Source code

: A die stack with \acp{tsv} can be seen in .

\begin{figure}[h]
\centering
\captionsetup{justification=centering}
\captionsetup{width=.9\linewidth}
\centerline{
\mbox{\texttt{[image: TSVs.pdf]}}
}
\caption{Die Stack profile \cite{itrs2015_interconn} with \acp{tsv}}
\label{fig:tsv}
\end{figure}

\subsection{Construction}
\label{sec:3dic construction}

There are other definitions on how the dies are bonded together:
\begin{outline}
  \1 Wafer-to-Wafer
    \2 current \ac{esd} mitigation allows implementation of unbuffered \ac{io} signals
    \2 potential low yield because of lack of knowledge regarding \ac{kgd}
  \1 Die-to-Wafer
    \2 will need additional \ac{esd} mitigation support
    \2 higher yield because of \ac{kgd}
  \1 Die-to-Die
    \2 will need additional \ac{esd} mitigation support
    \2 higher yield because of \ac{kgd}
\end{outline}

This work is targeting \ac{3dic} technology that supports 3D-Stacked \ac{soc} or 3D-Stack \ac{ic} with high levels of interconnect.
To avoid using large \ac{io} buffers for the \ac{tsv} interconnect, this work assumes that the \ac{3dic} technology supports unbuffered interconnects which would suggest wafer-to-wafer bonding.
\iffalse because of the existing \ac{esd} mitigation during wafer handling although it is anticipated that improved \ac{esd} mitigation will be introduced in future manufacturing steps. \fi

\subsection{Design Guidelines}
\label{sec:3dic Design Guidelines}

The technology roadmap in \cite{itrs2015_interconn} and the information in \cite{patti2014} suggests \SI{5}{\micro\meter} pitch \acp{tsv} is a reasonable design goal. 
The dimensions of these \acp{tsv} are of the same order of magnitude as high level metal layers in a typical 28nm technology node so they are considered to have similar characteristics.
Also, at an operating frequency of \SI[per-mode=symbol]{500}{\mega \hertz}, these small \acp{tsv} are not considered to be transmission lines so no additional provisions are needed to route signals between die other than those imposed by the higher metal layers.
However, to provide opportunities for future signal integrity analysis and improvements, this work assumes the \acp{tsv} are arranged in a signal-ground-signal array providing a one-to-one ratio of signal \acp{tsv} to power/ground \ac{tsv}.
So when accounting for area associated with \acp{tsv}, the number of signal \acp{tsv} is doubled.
____________________
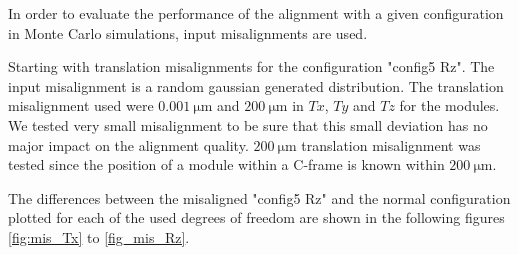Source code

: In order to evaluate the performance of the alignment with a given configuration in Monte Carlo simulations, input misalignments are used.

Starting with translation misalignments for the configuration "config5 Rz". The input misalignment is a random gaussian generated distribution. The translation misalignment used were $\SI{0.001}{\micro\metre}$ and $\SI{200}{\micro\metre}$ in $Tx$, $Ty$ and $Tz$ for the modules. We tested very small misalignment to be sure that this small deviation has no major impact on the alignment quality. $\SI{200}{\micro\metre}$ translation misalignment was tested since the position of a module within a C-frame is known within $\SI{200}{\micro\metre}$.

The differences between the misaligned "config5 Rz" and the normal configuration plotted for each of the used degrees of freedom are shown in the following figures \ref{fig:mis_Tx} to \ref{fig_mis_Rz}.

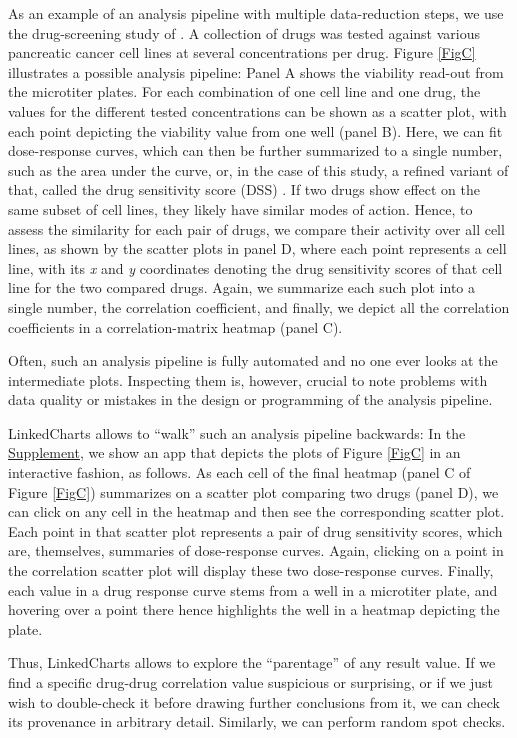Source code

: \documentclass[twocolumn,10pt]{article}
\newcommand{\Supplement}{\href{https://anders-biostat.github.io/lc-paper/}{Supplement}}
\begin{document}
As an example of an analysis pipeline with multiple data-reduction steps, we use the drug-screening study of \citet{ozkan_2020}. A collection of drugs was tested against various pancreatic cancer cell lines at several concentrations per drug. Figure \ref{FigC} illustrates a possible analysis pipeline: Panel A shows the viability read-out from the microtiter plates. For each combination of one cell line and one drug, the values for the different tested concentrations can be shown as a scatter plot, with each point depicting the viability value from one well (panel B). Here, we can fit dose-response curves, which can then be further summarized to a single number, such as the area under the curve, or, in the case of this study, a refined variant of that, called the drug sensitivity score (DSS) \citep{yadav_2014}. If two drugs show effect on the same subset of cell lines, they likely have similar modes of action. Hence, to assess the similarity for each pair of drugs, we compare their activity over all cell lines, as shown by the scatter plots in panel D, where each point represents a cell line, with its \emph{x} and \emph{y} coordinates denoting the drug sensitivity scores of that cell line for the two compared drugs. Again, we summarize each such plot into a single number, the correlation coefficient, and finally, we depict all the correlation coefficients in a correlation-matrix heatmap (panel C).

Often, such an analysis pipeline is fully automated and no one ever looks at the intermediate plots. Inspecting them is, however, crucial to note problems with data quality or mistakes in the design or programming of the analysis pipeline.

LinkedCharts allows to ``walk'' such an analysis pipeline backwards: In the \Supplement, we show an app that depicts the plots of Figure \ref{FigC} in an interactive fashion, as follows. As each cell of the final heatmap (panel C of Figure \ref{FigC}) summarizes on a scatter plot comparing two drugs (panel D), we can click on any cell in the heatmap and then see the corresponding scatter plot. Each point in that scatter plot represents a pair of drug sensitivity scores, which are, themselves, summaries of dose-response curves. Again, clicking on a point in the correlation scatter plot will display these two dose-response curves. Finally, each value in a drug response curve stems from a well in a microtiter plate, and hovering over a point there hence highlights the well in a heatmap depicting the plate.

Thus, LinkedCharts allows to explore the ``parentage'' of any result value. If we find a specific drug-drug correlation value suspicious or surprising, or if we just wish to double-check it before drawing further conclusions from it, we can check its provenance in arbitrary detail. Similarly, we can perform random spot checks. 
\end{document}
____________________
If a line of the data above contains "interconnect", copy it out.

### Task response
This work is targeting \ac{3dic} technology that supports 3D-Stacked \ac{soc} or 3D-Stack \ac{ic} with high levels of interconnect.
To avoid using large \ac{io} buffers for the \ac{tsv} interconnect, this work assumes that the \ac{3dic} technology supports unbuffered interconnects which would suggest wafer-to-wafer bonding.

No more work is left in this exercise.